**Aim of the task:**
Transcribe each record word for word. Skip the images.

**Material for this exercise:**
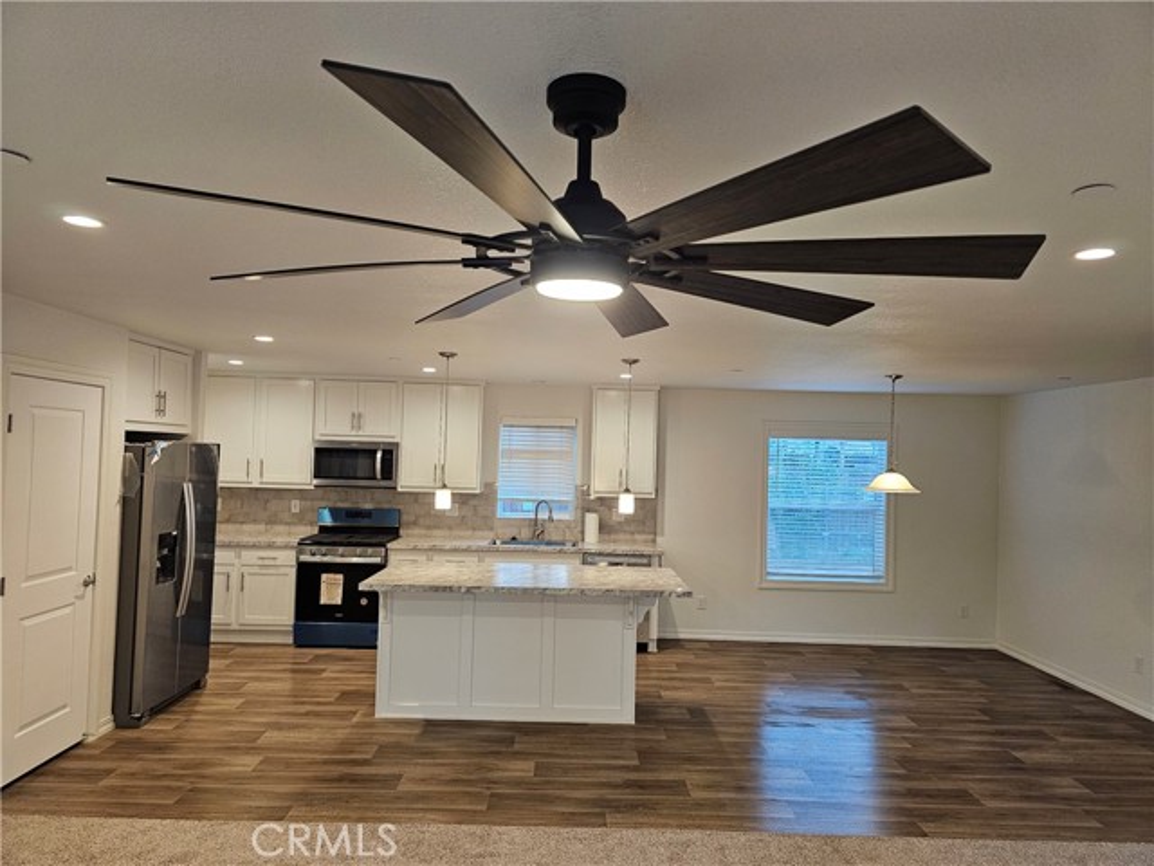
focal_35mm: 23
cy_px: 433
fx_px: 767
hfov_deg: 73.9
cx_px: 577
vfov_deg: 58.9
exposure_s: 1/120
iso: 400
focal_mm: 6.3
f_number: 1.7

**Expected output:**
focal_35mm: 23
cy_px: 433
fx_px: 767
hfov_deg: 73.9
cx_px: 577
vfov_deg: 58.9
exposure_s: 1/120
iso: 400
focal_mm: 6.3
f_number: 1.7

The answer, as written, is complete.